Darren (Emily’s dad) is never supportive of Emily to the degree she deserves. He hates us being together, is never proud of her, and acts more like a semi-friend to her than anything. Then there’s Jenn (Emily’s Evil step-mother). Jenn treats Darren, Aubrey (Emily’s Sister), (and especially) Emily and I like we’re shit. She’s an alcoholic, ignorant, and angry all of the time. Sometimes I think of Jenn and begin to clench my fists and grind my teeth. Emily has even told me she wants Darren to leave Jenn. If I were to express who the biggest problem in this whole thing is, I’d have to point to Jenn. Last time I talked to Darren, even he said, ‘Jenn is the type of person to hold a grudge for 30-years.’

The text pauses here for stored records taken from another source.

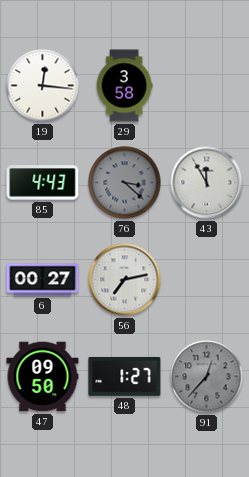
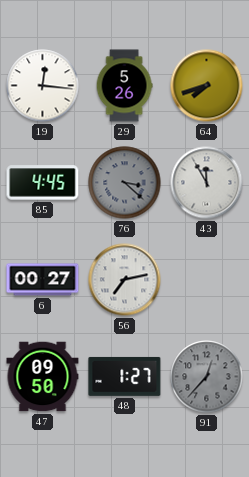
29: 3:58 -> 5:26
64: none -> 7:42
85: 4:43 -> 4:45
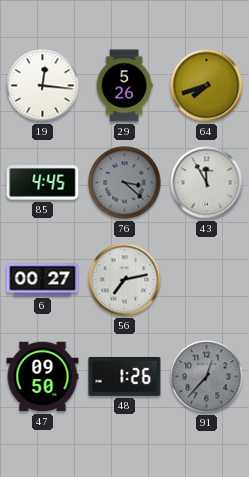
48: 1:27 -> 1:26
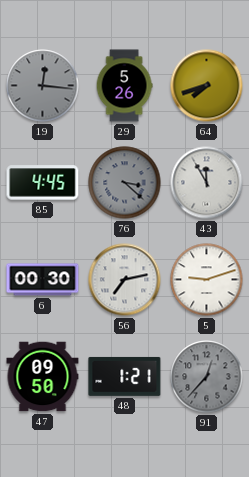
19 dial: white -> grey
6: 00:27 -> 00:30
5: none -> 9:12
48: 1:26 -> 1:21
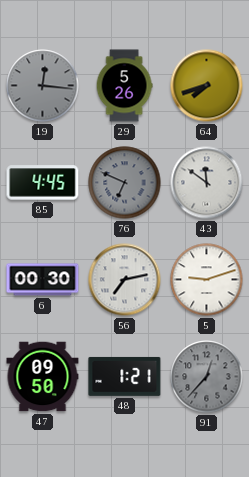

Living in the same town as these people is enough to drive my depression deeper, but it doesn’t end there. Jenn and Darren have a lot of friends (mainly because Jenn has a huge white-trash family and Darren is a somewhat-musician) and all of their friends, when they see Emily and I, look at us with disgust of outright ignore us. One recent instance of this was when Kara (Darren’s 1st cousin he cheated on Sandra (Emily’s mom) with) saw me in a grocery store and gave me a look that made me feel like I killed her family, then curtly turned into a lane and hid there for a bit. I went and got Emily and told her this and she went with me to the lane. When Kara saw us together she said ‘Hi.’ with no emotion and walked off and out of our lives.
Emily takes this stuff better than me; I’m guessing because she’s been surrounded by these people her whole life and never felt like her father was close to her and truly never liked Jenn. Emily’s told me before that I came into the picture and seemed like her only chance at happiness. That felt sad for some reason, but now I get it.